= What to work on =
Can you retype the stretch of the baseball forecasting piece from "Which, of course, leads" through "to do well.", character for character?

= Given passage =
####################

I got BP rolling many years ago in large part because of a forecasting system I had created called Vladimir. Vlad was basically a two-step system. The first step was categorization: What type of player is this? What is the shape of his performance? Is he a slow masher? A waterbug? A power-and-speed guy? How old is he? The second step was a neural-net system, which basically "walked" the player in question down their expected career path. I used Clay Davenport's DTs as the inputs for the system, because it helped me out in terms of removing park and league effects.
There are a lot of problems with a system like this.
First, you have to categorize different types of players. I messed around with SPSS (a statistical package I had) a lot, and assessed a lot of things like rates of singles, doubles, triples, stolen bases, missed games, walks, etc. You don't just look at those things individually, or during a single season. You track effects across different performance metrics, and across adjacent seasons. After a lot of equivocating, I basically decided that my best option was to create 26 different career paths, and use those as sort of the baseline for figuring out what a guy's development would be like.
Which, of course, leads me to the second problem. The really interesting guys, the guys whose likely development you'd like to know more about, are the guys who are atypical; the guy whose stat line is different than any you've seen. How do you forecast Rickey Henderson at age 20? Alex Rodriguez at age 19? Tony Phillips at age 35?
I've started to work–in fits and starts–on a new forecasting system. It's very difficult to do well.
One of the best features about the old Vlad system came about because of an error. When I asked it to try to forecast playing time, it kept trying to give crappy players zero or negative plate appearances, and kept trying to find a way to get players like Barry Bonds 1,200-1,500 at bats. While this might be great if you're a Giants fan, it pretty much sucks if you're trying to use your forecasting tool to predict team outcomes.
But before I get down to the hard, cranky numbers that I no longer write about very often, I need to figure out exactly what a forecasting system should try to do. I don't want to just minimize the root mean square error (RMSE) of the BA, OBP, SLG and SB/CS for the players I'm forecasting. There are a lot of good systems that can do a reasonable job of that. Eyeball the previous three years' stats yourself, check the player's age and make a guess, and you'd be surprised how well you can do.
I want to be able to identify those guys who are going to improve, decline or fail to develop more than could be expected by a reasonable person eyeballing the stats, or a simple trend algorithm based on three to five years of performance and age data.
So I've started to work on it backwards, with a qualitative bent. I took a few minutes and thought about a few guys who haven't developed as well as I expected them to, or suffered a more rapid or noteworthy decline. Let's take a look at some of these players:
Let's focus on the first few years of DeShields' career. He demonstrated he could hit for average, had a year with a fair number of doubles, showed lots of speed–albeit not used optimally–and a batting eye in the neighborhood of 80-100 walks per season. In the 1990 and 1991 seasons, that's even a pretty reasonable amount of pop, especially for someone in the majors at age 21. It looked like a truly superlative start. Then there's the failure to develop, and the broad decline across all aspects of offense.

####################

Quiz items based on charts
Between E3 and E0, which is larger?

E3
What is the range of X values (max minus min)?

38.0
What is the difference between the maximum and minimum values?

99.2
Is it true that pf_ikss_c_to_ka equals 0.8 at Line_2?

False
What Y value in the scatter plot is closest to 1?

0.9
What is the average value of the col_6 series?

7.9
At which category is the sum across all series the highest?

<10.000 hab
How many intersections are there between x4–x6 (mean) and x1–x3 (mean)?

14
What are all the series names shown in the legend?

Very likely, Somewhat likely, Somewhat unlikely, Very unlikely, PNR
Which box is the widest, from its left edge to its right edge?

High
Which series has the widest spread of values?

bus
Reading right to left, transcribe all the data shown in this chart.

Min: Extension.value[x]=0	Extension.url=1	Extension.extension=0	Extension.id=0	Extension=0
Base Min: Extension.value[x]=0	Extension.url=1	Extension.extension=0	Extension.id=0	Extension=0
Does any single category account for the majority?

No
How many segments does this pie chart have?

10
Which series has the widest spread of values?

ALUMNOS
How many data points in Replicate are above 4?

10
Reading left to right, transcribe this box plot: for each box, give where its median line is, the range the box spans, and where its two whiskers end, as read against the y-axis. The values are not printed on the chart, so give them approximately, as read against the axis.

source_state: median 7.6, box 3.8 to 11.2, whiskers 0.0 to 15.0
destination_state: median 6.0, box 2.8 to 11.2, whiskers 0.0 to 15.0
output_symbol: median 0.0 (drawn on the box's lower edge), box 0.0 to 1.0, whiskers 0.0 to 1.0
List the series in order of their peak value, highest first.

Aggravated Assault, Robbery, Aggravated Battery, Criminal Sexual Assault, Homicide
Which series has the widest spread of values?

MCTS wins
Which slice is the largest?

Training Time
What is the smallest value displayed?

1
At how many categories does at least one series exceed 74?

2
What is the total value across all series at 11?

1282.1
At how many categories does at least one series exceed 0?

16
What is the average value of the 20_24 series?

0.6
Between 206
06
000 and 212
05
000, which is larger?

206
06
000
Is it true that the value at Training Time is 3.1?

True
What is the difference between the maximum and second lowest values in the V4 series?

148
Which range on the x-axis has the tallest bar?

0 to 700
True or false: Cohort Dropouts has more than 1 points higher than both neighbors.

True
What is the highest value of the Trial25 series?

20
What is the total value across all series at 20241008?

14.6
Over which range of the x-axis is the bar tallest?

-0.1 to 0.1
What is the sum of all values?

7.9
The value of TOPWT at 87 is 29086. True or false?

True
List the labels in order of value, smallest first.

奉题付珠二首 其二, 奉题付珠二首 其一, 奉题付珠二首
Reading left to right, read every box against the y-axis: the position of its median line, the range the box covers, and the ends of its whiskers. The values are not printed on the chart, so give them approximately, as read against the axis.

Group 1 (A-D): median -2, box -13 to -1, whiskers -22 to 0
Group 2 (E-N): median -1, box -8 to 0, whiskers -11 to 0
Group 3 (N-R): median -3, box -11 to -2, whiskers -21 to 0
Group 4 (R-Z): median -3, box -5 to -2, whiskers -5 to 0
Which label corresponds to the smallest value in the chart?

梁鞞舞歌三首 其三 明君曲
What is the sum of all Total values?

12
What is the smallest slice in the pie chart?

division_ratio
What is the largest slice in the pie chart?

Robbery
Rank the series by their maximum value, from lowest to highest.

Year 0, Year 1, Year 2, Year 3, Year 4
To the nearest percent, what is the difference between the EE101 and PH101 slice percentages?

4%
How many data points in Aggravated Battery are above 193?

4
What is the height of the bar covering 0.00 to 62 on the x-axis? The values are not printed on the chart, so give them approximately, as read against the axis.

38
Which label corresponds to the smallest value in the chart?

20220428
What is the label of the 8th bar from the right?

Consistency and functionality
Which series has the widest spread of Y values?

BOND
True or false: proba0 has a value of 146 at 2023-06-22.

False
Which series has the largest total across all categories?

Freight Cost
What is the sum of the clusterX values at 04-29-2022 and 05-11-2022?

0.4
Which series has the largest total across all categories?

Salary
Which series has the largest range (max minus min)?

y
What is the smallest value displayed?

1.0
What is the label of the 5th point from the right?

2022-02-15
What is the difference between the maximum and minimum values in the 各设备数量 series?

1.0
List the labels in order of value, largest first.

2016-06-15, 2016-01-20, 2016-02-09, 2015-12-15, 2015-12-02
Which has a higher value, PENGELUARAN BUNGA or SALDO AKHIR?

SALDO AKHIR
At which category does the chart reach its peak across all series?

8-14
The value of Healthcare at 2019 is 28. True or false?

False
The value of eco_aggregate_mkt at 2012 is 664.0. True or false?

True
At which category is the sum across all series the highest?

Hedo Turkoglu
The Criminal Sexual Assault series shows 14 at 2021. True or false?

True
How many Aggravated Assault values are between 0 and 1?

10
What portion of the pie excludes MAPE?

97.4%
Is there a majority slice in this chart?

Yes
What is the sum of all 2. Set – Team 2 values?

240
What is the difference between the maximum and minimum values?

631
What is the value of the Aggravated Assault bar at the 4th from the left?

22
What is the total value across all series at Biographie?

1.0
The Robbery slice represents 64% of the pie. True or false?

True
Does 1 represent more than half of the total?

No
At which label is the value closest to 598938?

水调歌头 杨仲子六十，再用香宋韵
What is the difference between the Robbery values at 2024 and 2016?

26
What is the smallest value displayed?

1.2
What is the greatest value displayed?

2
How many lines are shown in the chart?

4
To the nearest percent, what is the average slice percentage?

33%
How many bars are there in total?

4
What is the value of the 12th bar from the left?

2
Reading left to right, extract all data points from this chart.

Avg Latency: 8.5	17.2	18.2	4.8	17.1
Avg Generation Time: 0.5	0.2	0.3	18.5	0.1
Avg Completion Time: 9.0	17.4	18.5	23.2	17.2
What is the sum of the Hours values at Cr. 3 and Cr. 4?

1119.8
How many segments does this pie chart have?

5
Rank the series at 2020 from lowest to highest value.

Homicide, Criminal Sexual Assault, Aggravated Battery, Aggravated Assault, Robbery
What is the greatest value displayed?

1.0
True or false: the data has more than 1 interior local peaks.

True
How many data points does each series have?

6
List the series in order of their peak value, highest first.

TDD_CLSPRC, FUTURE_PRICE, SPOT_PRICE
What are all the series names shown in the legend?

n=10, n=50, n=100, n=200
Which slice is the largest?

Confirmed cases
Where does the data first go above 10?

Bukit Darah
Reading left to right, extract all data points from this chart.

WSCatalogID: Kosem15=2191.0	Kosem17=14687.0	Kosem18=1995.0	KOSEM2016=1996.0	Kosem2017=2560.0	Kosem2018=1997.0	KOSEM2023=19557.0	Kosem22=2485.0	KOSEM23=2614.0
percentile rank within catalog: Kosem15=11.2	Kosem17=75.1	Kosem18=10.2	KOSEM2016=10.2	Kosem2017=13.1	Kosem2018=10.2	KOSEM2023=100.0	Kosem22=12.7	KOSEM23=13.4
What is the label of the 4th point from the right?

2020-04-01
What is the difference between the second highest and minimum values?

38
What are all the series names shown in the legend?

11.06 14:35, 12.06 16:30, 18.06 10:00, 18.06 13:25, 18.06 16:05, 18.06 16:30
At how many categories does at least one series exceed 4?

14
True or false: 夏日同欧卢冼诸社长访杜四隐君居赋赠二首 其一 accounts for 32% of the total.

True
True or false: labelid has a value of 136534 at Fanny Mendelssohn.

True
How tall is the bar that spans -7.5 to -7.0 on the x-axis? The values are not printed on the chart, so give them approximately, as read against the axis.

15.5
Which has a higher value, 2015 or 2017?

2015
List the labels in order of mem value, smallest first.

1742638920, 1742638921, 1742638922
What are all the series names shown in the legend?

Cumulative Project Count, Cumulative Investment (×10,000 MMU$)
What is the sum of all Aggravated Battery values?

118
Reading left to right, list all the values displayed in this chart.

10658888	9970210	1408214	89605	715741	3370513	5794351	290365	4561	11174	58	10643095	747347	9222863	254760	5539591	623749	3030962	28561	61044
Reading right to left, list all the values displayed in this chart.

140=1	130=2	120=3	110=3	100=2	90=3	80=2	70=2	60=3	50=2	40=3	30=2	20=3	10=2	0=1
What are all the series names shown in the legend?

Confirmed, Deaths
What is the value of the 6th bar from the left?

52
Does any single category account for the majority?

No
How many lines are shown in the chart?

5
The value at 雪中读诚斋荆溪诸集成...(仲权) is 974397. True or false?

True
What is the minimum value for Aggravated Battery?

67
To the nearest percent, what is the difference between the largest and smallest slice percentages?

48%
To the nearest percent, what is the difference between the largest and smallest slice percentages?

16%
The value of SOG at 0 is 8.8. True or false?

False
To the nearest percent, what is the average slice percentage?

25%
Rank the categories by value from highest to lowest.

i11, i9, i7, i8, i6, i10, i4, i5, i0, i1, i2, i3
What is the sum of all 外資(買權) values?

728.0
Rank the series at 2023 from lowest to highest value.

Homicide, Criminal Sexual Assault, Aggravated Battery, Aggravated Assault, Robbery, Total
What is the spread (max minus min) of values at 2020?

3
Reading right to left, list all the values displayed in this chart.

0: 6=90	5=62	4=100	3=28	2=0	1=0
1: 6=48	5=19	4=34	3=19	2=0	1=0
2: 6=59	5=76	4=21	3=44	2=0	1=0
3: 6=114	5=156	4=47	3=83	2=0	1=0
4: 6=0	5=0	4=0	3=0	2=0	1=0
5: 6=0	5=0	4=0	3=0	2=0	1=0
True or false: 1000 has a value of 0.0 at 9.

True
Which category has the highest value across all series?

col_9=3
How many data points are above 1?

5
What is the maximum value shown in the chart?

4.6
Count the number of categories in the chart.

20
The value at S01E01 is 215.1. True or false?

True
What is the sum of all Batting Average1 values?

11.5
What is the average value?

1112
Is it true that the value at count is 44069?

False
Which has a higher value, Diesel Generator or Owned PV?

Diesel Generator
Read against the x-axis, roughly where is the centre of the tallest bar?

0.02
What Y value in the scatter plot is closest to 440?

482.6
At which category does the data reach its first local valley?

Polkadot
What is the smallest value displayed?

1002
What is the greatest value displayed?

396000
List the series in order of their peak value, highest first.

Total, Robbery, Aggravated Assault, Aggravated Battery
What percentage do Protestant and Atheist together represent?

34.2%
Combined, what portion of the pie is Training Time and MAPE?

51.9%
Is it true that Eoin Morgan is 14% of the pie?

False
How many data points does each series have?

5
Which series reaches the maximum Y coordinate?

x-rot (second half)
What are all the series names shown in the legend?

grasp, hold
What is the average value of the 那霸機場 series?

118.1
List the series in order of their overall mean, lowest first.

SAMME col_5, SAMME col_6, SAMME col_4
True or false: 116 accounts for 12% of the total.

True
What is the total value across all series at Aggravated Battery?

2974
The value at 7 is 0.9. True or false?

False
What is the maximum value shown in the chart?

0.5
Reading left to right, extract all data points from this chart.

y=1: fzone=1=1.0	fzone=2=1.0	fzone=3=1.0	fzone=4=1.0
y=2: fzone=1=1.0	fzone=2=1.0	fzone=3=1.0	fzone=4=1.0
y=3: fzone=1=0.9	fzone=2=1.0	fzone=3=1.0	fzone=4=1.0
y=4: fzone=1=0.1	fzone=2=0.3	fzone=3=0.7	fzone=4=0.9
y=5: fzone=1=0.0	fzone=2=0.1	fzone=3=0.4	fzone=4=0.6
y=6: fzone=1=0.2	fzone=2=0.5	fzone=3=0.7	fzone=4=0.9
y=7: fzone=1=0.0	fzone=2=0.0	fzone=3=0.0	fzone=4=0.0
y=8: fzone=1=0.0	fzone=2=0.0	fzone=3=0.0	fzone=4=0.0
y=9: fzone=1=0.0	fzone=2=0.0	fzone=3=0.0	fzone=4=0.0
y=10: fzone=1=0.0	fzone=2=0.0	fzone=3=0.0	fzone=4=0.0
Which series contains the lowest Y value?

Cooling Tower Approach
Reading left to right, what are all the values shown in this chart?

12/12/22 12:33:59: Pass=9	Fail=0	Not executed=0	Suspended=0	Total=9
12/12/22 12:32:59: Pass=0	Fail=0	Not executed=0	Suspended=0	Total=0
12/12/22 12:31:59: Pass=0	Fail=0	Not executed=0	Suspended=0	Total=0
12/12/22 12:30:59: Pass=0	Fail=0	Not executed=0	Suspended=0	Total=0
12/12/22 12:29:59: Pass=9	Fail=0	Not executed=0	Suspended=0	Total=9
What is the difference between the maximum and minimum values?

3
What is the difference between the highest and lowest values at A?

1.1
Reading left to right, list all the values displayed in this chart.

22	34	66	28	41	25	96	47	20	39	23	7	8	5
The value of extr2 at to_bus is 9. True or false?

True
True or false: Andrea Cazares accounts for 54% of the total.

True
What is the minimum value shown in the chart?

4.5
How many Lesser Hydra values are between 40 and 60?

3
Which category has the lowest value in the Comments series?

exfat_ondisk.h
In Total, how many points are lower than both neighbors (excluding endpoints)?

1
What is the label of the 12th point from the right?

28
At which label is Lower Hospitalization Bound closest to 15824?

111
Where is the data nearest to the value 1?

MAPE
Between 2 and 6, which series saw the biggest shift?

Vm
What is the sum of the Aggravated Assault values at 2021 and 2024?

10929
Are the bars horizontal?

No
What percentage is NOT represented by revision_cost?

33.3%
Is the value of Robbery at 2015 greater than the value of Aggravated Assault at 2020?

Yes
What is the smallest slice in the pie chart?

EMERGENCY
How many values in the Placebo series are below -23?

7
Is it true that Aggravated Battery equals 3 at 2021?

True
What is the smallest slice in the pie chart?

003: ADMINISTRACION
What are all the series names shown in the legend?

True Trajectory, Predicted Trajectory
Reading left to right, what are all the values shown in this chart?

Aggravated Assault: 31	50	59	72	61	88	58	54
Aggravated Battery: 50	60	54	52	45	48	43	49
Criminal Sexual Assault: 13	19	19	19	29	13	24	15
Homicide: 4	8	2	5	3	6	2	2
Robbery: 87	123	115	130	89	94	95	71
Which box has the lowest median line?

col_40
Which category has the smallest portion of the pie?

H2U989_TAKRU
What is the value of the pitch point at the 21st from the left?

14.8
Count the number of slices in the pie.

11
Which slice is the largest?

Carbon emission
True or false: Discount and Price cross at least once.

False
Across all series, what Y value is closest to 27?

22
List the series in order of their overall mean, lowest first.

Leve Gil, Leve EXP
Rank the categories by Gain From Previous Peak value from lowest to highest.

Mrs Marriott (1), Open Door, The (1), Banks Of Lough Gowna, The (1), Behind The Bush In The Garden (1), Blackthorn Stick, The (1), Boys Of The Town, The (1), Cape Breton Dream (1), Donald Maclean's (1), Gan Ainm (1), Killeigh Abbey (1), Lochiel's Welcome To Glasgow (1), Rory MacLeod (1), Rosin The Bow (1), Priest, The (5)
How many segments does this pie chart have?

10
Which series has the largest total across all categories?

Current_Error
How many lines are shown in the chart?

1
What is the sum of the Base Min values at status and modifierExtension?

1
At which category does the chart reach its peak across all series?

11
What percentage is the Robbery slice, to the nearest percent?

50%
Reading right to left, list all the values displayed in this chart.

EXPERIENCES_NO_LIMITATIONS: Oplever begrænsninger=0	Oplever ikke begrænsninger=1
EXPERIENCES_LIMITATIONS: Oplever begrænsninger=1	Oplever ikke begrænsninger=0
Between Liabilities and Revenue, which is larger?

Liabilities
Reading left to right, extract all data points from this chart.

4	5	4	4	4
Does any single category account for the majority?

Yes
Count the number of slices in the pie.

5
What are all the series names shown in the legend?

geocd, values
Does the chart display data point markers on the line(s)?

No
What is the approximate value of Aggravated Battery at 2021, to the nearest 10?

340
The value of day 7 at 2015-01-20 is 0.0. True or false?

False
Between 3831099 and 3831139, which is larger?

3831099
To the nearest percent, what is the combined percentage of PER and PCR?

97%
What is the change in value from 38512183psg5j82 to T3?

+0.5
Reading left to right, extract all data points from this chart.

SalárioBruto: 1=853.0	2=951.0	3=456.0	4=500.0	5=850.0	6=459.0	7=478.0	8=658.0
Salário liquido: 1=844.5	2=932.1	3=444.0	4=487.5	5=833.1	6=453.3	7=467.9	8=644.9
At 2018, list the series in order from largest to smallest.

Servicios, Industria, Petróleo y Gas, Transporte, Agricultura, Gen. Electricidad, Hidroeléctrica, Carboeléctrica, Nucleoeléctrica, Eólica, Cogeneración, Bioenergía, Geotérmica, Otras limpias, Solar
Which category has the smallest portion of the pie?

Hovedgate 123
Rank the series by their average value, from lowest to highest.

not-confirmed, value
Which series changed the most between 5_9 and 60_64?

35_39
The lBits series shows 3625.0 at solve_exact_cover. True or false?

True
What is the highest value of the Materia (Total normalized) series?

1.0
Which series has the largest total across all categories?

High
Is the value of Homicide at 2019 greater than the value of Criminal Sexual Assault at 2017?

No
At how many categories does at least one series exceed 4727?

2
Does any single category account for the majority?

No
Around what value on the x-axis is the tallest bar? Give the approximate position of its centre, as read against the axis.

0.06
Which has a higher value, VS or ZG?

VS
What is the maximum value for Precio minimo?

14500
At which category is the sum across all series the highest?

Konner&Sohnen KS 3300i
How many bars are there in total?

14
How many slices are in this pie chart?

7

####################

= Your solution =
Which, of course, leads me to the second problem. The really interesting guys, the guys whose likely development you'd like to know more about, are the guys who are atypical; the guy whose stat line is different than any you've seen. How do you forecast Rickey Henderson at age 20? Alex Rodriguez at age 19? Tony Phillips at age 35?
I've started to work–in fits and starts–on a new forecasting system. It's very difficult to do well.